Marijuana Referendum Divides Both Sides

SEATTLE — Most efforts to legalize marijuana possession have generally run aground in the face of unified opposition. Mothers Against Drunk Driving led the charge in helping to defeat a ballot measure in California in 2010. Law enforcement groups, not too surprisingly, have also been largely opposed in the past.
Matthew Ryan Williams for The New York Times
Rick Steves of the advocacy group Norml speaking in Olympia on Friday in support of a ballot initiative that would legalize the possession of an ounce of marijuana or less.
But in Washington State, as a measure that would legalize possession of small amounts of marijuana heads toward a vote next month, the opposition forces have been divided, raising hopes by marijuana advocates of a breakthrough. A poll conducted last month by Elway Research showed that 50 percent of voters either definitely or probably were in favor of legalizing the possession of an ounce of marijuana or less.
Some former law enforcement officials have appeared in television ads in favor of the legalization. Safety concerns about drugged driving have been muted by a provision of the measure, called Initiative 502, that would create a standard to measure impairment. A promised flood of tax money to drug and alcohol treatment programs from legal marijuana sales has also kept some antidrug groups on the sidelines.
But if opponents are in disarray or disagreement, supporters of legalization are as well. And that is making the outcome hard to predict, both sides say.
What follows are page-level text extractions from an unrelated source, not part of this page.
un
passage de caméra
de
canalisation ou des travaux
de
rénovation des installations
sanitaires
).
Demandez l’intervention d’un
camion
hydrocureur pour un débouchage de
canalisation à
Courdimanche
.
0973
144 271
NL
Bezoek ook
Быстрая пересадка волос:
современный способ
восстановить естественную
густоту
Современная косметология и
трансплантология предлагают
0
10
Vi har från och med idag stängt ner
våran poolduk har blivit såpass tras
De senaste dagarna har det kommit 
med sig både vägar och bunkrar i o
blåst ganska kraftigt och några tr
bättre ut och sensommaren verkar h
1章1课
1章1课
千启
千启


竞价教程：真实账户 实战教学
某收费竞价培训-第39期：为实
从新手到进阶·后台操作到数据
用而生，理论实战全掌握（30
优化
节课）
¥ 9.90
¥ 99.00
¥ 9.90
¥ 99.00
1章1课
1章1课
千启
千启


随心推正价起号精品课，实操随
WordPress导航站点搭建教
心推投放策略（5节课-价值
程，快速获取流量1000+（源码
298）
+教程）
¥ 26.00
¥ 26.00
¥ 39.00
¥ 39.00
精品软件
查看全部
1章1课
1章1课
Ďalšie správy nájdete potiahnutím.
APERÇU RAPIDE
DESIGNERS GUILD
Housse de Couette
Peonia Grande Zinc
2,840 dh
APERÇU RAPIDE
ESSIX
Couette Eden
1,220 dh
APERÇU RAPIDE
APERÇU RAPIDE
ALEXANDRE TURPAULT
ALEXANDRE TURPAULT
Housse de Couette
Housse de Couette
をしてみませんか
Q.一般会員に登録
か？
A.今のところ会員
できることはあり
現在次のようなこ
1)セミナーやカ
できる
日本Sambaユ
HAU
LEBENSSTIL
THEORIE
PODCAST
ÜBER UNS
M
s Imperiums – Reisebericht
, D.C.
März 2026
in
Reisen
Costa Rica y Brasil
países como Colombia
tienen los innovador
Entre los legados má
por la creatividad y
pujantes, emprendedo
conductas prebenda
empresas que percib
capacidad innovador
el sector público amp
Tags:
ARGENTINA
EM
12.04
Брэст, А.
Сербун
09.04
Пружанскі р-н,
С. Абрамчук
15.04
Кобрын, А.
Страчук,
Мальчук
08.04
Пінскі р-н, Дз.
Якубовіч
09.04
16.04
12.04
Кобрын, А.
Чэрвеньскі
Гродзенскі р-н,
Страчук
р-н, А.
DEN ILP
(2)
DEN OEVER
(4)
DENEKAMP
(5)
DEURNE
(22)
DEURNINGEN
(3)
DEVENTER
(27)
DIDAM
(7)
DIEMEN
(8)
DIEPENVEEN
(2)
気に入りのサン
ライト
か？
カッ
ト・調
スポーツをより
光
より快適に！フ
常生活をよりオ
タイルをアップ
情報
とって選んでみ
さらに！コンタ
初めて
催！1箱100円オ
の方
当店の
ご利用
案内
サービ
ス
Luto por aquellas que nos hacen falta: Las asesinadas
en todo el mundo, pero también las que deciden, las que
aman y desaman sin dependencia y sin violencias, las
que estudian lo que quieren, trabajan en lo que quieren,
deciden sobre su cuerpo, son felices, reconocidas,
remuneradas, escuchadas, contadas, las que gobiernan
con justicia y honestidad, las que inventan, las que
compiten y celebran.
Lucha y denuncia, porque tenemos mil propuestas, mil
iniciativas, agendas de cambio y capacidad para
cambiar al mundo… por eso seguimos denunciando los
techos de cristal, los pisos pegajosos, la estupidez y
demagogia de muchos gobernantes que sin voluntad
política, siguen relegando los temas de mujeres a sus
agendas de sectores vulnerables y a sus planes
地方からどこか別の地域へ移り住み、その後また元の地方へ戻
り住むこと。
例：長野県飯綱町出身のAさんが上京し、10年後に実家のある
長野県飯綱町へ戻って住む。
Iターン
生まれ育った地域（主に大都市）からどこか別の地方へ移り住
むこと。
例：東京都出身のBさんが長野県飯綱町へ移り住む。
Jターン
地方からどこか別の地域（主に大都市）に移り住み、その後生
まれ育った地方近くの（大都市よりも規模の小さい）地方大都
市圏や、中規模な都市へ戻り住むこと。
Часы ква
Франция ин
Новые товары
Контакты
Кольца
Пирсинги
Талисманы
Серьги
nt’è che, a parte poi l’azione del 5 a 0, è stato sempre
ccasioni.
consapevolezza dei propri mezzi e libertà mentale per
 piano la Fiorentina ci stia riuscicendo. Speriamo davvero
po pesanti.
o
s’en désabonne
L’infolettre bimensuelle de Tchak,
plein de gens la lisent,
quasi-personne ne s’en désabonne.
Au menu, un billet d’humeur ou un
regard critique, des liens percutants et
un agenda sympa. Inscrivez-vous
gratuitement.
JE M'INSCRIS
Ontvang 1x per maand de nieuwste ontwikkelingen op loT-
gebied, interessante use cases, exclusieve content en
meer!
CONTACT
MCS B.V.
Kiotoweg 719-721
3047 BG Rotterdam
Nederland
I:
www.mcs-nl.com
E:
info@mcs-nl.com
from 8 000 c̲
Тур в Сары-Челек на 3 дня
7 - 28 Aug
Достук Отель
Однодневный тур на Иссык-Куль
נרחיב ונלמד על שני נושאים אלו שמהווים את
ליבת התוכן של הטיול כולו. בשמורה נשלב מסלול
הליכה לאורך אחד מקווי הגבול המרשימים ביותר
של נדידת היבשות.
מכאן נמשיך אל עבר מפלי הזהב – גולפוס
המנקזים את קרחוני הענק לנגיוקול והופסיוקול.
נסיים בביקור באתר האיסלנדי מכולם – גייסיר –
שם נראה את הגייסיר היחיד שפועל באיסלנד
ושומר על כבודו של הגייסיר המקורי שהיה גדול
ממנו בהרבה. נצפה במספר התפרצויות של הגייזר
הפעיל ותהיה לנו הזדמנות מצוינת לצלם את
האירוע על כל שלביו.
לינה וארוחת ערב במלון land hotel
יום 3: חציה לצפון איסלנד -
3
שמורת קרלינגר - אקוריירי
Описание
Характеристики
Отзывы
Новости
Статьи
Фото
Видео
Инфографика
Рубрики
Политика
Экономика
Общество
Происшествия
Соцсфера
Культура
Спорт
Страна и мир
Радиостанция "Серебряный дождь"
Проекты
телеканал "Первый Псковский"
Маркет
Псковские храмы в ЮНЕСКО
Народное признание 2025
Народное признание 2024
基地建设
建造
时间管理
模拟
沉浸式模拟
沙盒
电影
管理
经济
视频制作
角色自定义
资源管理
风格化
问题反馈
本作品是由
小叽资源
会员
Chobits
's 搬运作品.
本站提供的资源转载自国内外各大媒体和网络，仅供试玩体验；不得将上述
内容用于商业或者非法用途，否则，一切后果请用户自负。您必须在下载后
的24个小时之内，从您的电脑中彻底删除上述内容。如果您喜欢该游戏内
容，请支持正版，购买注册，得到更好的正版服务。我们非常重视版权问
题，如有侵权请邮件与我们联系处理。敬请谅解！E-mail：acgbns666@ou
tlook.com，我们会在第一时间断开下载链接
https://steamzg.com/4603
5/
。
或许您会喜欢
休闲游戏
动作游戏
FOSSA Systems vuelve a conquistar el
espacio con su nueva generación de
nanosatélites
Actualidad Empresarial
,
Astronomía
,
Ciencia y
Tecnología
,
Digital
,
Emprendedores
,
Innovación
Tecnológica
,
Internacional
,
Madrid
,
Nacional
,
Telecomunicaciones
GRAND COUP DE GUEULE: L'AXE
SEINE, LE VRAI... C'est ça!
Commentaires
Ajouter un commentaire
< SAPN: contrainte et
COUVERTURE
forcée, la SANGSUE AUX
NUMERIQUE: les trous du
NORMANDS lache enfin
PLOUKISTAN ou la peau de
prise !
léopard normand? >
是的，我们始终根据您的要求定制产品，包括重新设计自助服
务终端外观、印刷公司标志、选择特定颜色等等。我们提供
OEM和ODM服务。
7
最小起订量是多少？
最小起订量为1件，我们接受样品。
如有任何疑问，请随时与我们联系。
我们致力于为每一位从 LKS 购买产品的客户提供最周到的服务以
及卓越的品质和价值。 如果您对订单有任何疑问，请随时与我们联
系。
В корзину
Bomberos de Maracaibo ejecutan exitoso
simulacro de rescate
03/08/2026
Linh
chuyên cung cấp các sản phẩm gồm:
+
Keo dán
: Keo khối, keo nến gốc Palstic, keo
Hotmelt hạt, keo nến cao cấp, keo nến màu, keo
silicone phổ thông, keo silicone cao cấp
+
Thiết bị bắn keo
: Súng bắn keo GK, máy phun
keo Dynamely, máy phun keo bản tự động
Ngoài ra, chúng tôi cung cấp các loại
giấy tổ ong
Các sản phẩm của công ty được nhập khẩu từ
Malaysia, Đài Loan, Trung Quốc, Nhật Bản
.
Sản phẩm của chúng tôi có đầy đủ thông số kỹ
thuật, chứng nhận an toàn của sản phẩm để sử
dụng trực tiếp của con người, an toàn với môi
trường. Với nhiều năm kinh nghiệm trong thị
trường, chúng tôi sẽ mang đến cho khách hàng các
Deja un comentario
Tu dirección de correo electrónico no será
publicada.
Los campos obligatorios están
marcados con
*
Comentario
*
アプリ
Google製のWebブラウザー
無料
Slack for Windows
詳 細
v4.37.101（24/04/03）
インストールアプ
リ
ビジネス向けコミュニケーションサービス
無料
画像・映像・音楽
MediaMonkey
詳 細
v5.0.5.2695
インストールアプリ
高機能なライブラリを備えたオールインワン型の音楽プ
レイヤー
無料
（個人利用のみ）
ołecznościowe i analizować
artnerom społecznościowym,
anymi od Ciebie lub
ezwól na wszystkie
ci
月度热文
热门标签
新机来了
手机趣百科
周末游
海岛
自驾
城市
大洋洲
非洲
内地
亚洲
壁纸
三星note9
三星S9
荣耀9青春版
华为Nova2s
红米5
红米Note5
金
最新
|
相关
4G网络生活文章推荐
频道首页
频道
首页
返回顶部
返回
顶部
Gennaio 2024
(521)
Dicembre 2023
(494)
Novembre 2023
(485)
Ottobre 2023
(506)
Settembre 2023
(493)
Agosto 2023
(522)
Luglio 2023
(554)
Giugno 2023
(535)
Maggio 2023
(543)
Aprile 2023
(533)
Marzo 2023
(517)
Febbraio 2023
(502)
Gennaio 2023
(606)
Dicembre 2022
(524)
In fact, some of the most vehement opposition to the initiative is coming from what might seem the least likely corner of all: medical marijuana users. Organized through a group called No on I-502, they say the plan, especially the new legal standard of impairment while driving, creates a new legal risk for regular users because THC, marijuana’s primary psychoactive ingredient, can stay in the bloodstream for days after consumption, and thus be measurable by a blood test whether a person is impaired or not.
At a recent debate at the University of Washington here in Seattle, a medical marijuana provider and the leader of the No on I-501, group, Steve Sarich, brought out a marijuana plant as a prop, but spoke to the mostly student crowd as if he were trying to scare them straight.
“They can take you to the hospital, they can take your blood,” Mr. Sarich said about the driving provisions. “And if they find any trace of THC in your system, there goes your Pell grant, there goes your college.”